Bagenstos uses this analysis in a provocative chapter on the judicial interpretation of the definition of disability in the Americans with Disabilities Act. He explains the Supreme Court’s analysis in cases like Sutton v. United Airlines and Toyota Motor Mfg. v. Williams, as more consistent with the latter minority-rights than the former universalistic interpretation of the social model. He argues, for instance, that a concern only for the stigmatized minority can explain the generally maligned holding in Sutton that those whose life limitations are successfully mitigated are not protected by the ADA. Bagenstos’s explanation does not equate to his acceptance, however. He critiques the Court’s analysis in the ADA disability definition cases, and stresses the limitations of the minority-rights model for those, like the learning disabled, perhaps not stigmatized but still prevented from fulfilling their human potential by unnecessary social assumptions and institutions.
Bagenstos is pessimistic about an anti-discrimination law like the ADA being able to overcome the latter limitations. Perhaps this pessimism should be qualified a bit by the ADA Amendments Act of 2009 (ADAAA), however. Because of the publication date of the book, Bagenstos unfortunately was not able to adapt his analysis fully to the new amendments, which he acknowledges over turn most of the holdings in the Court’s decisions on the definition of disability, including the Sutton holding on mitigation. More importantly, in my view, the ADAAA takes a step toward the universalistic model by eliminating the requirement that an impairment substantially limit a major life activity in order to constitute a disability protecting a qualified individual from discrimination. The substantial limitation requirement, to be sure, remains for a claim requiring reasonable accommodation, and Bagenstos makes a strong argument that the reasonable accommodation mandate in the ADA is not economically distinct from the general condemnation of rational statistical discrimination by the anti-discrimination laws. Nevertheless, claims against disparate treatment on the basis of disability are conceptually distinct from claims for reasonable accommodation, and the former claims more easily resonate with politically favored civil rights rhetoric. Bagenstos is probably correct that judges will continue to limit those protected from discrimination by restrictive interpretations of the meaning of impairment, but those limitations cannot be as severe as those imposed even after the ADAAA on the substantial limitation on a major life activity definition.

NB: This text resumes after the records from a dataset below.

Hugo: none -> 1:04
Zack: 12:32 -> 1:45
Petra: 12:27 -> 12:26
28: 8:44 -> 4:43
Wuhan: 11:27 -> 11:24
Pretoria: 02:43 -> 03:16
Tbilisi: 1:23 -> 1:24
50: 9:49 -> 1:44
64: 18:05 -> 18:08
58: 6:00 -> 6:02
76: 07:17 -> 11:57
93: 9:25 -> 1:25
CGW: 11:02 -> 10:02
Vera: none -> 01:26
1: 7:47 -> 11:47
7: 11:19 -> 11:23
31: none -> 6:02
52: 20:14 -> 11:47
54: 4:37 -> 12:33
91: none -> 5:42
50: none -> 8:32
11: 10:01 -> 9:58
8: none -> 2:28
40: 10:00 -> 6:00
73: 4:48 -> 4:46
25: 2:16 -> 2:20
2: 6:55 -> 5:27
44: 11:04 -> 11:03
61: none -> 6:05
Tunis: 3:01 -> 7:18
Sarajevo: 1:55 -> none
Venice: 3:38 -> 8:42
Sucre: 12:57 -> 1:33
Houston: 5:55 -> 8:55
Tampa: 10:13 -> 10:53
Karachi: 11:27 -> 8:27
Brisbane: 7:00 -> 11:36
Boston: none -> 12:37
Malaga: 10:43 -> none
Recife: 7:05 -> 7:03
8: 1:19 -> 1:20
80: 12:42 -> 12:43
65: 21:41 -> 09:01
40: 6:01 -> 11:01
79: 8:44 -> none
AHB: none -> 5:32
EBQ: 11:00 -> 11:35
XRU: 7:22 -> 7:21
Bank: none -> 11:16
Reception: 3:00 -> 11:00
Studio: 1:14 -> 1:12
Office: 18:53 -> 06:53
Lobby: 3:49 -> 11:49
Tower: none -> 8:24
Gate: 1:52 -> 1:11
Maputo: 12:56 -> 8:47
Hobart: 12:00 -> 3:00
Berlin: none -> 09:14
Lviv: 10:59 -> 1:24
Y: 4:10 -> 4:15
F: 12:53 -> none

There is much more in Bagenstos’s rich book, some of it not directly addressed to employment law. A chapter examining the disability rights’ community’s stance on abortion rights, assisted suicide, and prenatal testing, for instance, connects the debates within the disability rights community to broader themes. And a final comprehensive chapter on a future agenda for the movement reminds us that employment law is only part of a political puzzle, which must fit with other important pieces – including the kind of expansion of health insurance that is promised by current legislation. Bagenstos’s analytic acumen and balanced political sense can illuminate all on which they shine.